Single Loader/Splitter (Shared)

from upsonic.loaders import PdfLoader, PdfLoaderConfig
from upsonic.text_splitter import RecursiveChunker, RecursiveChunkingConfig

loader = PdfLoader(PdfLoaderConfig())
splitter = RecursiveChunker(RecursiveChunkingConfig())

kb = KnowledgeBase(
    sources=["doc1.pdf", "doc2.pdf", "doc3.pdf"],
    embedding_provider=embedding,
    vectordb=vectordb,
    loaders=[loader],  # Single loader used for all sources
    splitters=[splitter]  # Single splitter used for all sources
)

Multiple Loaders/Splitters (Indexed)

from upsonic.loaders import PdfLoader, PdfLoaderConfig, MarkdownLoader, MarkdownLoaderConfig
from upsonic.text_splitter import RecursiveChunker, RecursiveChunkingConfig, SemanticChunker, SemanticChunkingConfig

# Different loader for each source
loaders = [
    PdfLoader(PdfLoaderConfig()),
    MarkdownLoader(MarkdownLoaderConfig()),
    PdfLoader(PdfLoaderConfig())
]

# Different splitter for each source
splitters = [
    RecursiveChunker(RecursiveChunkingConfig(chunk_size=512)),
    SemanticChunker(SemanticChunkingConfig(embedding_provider=embedding)),
    RecursiveChunker(RecursiveChunkingConfig(chunk_size=1024))
]

kb = KnowledgeBase(
    sources=["doc1.pdf", "guide.md", "doc2.pdf"],
    embedding_provider=embedding,
    vectordb=vectordb,
    loaders=loaders,  # Index 0 -> doc1.pdf, Index 1 -> guide.md, Index 2 -> doc2.pdf
    splitters=splitters  # Index 0 -> doc1.pdf, Index 1 -> guide.md, Index 2 -> doc2.pdf
)
Important: When using multiple loaders/splitters, the count must match the number of file sources (string content sources don’t need loaders).

Direct Content Support

KnowledgeBase can process direct string content without requiring loaders.
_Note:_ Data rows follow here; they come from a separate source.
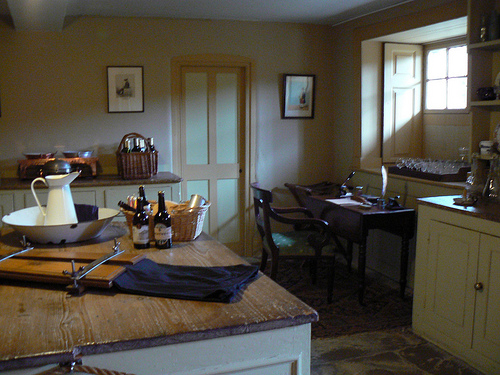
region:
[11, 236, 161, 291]
a wooden cutting board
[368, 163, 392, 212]
a feather quill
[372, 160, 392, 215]
quill in a bottle of ink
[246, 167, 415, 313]
an old wooden desk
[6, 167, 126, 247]
a white water pitcher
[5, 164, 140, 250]
a water pitcher in a basin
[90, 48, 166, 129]
a framed photograph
String content is automatically detected and converted to documents.
kb = KnowledgeBase(
    sources=[
        "document.pdf",  # File path - needs loader
        "This is direct content that will be processed without a loader.",  # String - no loader needed
        "data/"  # Directory - files inside need loaders
    ],
    embedding_provider=embedding,
    vectordb=vectordb
)

Quality Preferences

Control the speed vs quality trade-off for intelligent splitter selection:
  • "fast": Optimized for speed, may sacrifice some quality
  • "balanced": Good balance between speed and quality (default)
  • "quality": Optimized for quality, may be slower
kb = KnowledgeBase(
    sources=["document.pdf"],
    embedding_provider=embedding,
    vectordb=vectordb,
    quality_preference="quality"  # Prioritize chunking quality
)

Use Cases

Optimize chunking strategy for specific use cases:
  • "rag_retrieval": Optimized for RAG retrieval (default)
  • Other use cases may be added in future versions
kb = KnowledgeBase(
    sources=["document.pdf"],
    embedding_provider=embedding,
    vectordb=vectordb,
    use_case="rag_retrieval"
)

Configuration Options

Pass configuration options to loaders and splitters via loader_config and splitter_config:
kb = KnowledgeBase(
    sources=["document.pdf"],
    embedding_provider=embedding,
    vectordb=vectordb,
    loader_config={"chunk_size": 1000},
    splitter_config={"chunk_overlap": 200, "chunk_size": 512}
)